By Guy Page
If you think you’re a victim of vaccine injury but the doctors won’t give you any diagnosis for your mysterious condition, tell the CDC and seek more medical opinions, Vermont Health Commissioner Mark Levine advised during a press conference Tuesday.
Greg Robbins of St. Johnsbury described in Monday’s Vermont Daily Chronicle how four weeks after he received a Moderna vaccine, his left knee began to swell inexplicably. Symptoms got worse after the second dose. Neither his primary care doctor nor an orthopedist could explain the cause of the swelling. And they didn’t want to discuss the possibility of a vaccine injury, he said.
Robbins reported the condition to the Vaccine Adverse Event Reporting System (VAERS). He received a phone call from VAERS but as yet no word about whether he is a vax injury victim.

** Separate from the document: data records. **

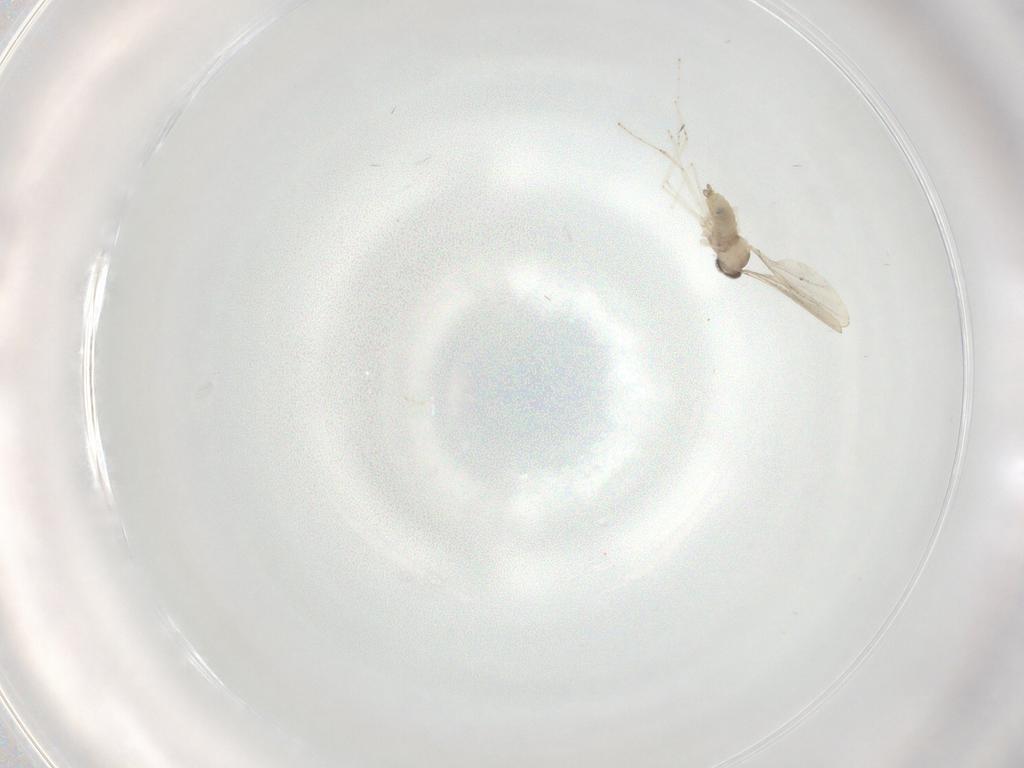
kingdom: Animalia
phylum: Arthropoda
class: Insecta
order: Diptera
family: Cecidomyiidae
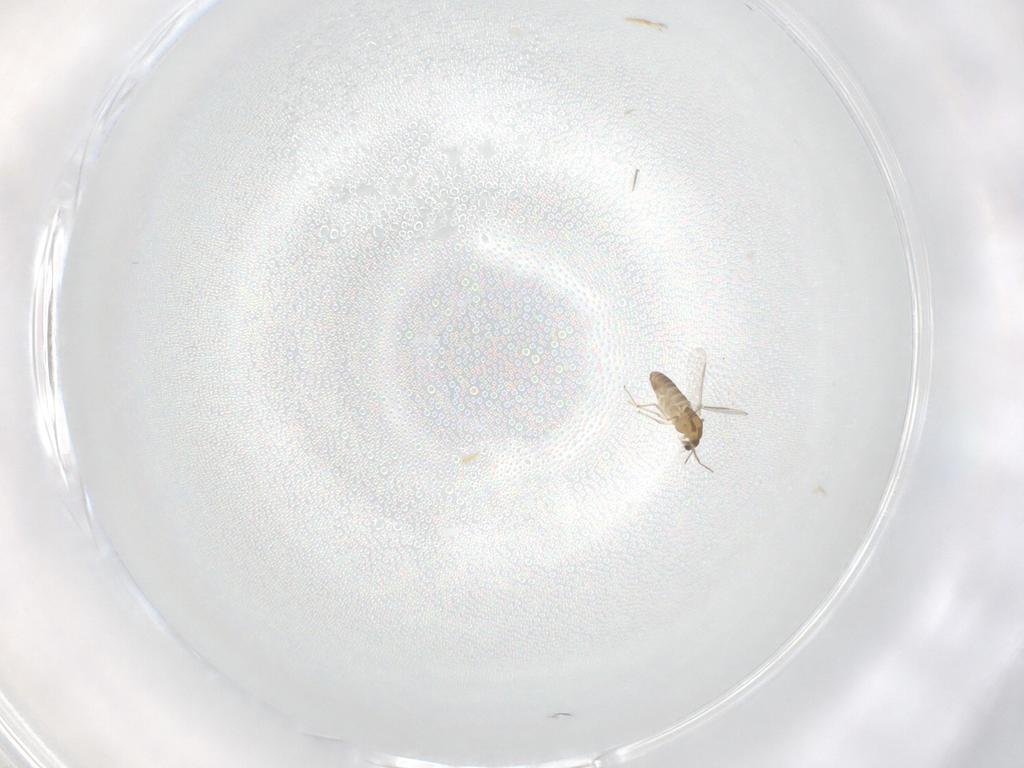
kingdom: Animalia
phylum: Arthropoda
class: Insecta
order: Diptera
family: Chironomidae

This is not surprising, given that the CDC is taking a wait-and-see, low-key approach to Moderna vaccine injury, at least on its website. The closest suggestion of a link between Robbins’ condition and Moderna vaccination is in this website statement on reported serious adverse reactions: “The possibility that the vaccine contributed to the serious adverse event reports of rheumatoid arthritis….cannot be excluded.”
Robbins’ dilemma was raised at Gov. Phil Scott’s press conference Tuesday.
Vermont Daily Chronicle: “What do you recommend, or perhaps does Dr. Levine recommend, to someone who reasonably thinks, ‘I have had a reaction to a vaccine,’ but the health system will not respond to them, and give them any sort of answers either pro or con?”
“From my perspective, I would see another doctor to confirm the first doctor’s opinion,” Scott said. “But, Dr. Levine?”
The lanky Health Commissioner then stepped to the microphone.
“He’s done some of the right things,” Levine said. “He’s made an encounter with the health care system, presented his case, and looked for an opinion. He didn’t get the one he wanted. Now I’m sure his case has been submitted through the [VAERS] reporting system so it will get vetting at the level of the CDC, because there may be others like him who have had similar symptoms.
“That’s how this process works. There are plausible and biologically implausible explanations for various types of symptoms and reactions. If he has an extraordinarily unique one, people will weigh in on that, based on their experience with this vaccine and other vaccines.
“But he can certainly seek other opinions within the health care system, as the governor alluded to, which would mean people depending on the symptom who are in the specialty that that symptom may fall within, or perhaps in the allergy or immunology spectrum, if it’s really looking for a kind of immune reaction to the vaccine etc.. That’s about all I can give you for now.”